I did my first web hack back in 2014 and got my first Bounty for disclosing a vulnerability. After plunged into my day job, hacking slowly slipped away from me. My last (kind of) hack was an instructable to unlock passive coded key locks in 2016.

This story is about my second web hack which got me a bounty offer. Story begins with an event I participate early January 2019. During the event, event organizers used Slido to get audience participation.
It’s an awesome app to get questions,comments,opinions from audience. Making events,meetings more interactive and less boring.

Also using slido can’t be more simple. you’ll get an event code from event organizers.Then you just need to open up sli.do website from whatever the device you are using, enter the event code in home page and that’s it!! Now you can start engage with the presenters by asking questions/comments etc. I was fascinated by this simple yet awesome idea which made events and meetings much awesome.

Sli.do home page

Questions will remain anonymous and will not be publicly viewable

Hmm, so this was the initial message greeted when I log into the slido event for the first time. Event organizers has enabled the moderator approval feature. So inputs from audience are not viewable by the audience until it’s approved by a moderator(event organizers). By instinct I was curious what fellow audience were asking from presenters and how slido implemented this feature. So I open up the browser console just to give ‘hack’ a try. ;)

By looking at DOM elements it was obvious that whenever someone posted a question its pushed to all end users(audience) and removed, if moderator not yet approved. Not the ideal way to handle this usecase. With this in mind, wrote a small JS snippet in browser console to capture any mutation in the div element whenever a question posted. (Hint for developers: Easiest way to do this is by, ‘mutation observers’). Once you capture the DOM element mutation event using observer, it’s just matter of console log whatever the details required from the captured elements.

This will enable to view questions posted while anonymous authors still remain anonymous.

console output with all the questions

After around 15 mins of fiddling I managed to get all questions posted real-time printed in browser console as log output.

After the event ends, there was nothing much interesting in console logs. But hack I unexpectedly found was really interesting. This is a feature breaking vulnerability in slido. So I thought of inform my findings to slido developers. Deep down I wanted to know how much my 15 mins of fiddling worth to them as well.

So I sent an email with my findings including steps to reproduce, to slido security mailing group. After around day or two, got following reply.

Cool!! $150 for 15 min hack

Knowing they have estimated the vulnerability disclosure for $150 bounty alone was an achievement. Unfortunately, I’m living in an “awesome” country where government has banned paypal accounts from receiving money. There are few “gray workarounds” for this. But didn’t felt like going through those for $150. (May be I’m getting too old and responsible now :D )
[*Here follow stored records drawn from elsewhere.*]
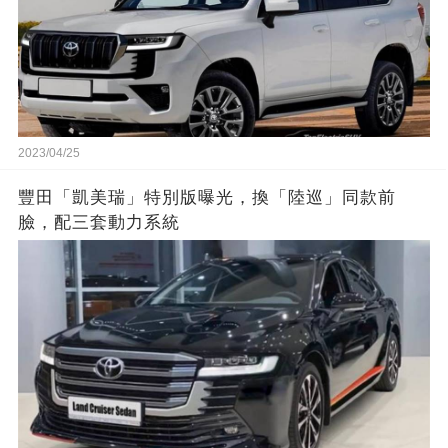
2023/04/25
豐田「凱美瑞」特別版曝光，換「陸巡」同款前
臉，配三套動力系統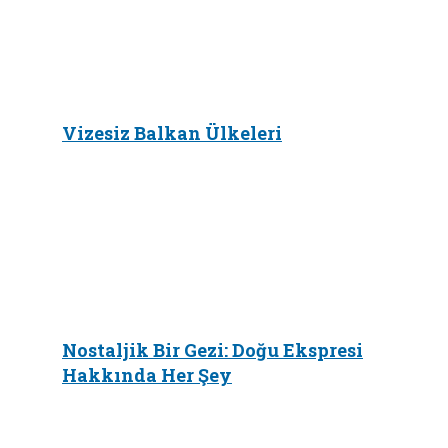
Vizesiz Balkan Ülkeleri
Nostaljik Bir Gezi: Doğu Ekspresi
Hakkında Her Şey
After few back and forth emails we still couldn’t sort a common platform for transaction. Mostly because limitations where I live. Anyhow, I got bounty offered for my findings and that was my objective. So I sent following email.

Sometimes it’s just enjoy hacking. Hope Slido development team enjoyed their Pizza treat :D

Hacking shouldn’t be an unpleasant experience for either businesses or hackers. Slido is an awesome company which accepts this fact as well. In fact sites like hackerone promotes hackers and companies to work together. Not all hackers hack just for money, at least in the beginning. It’s an addictive art with great sense of accomplishment when they find a good exploitable vulnerability.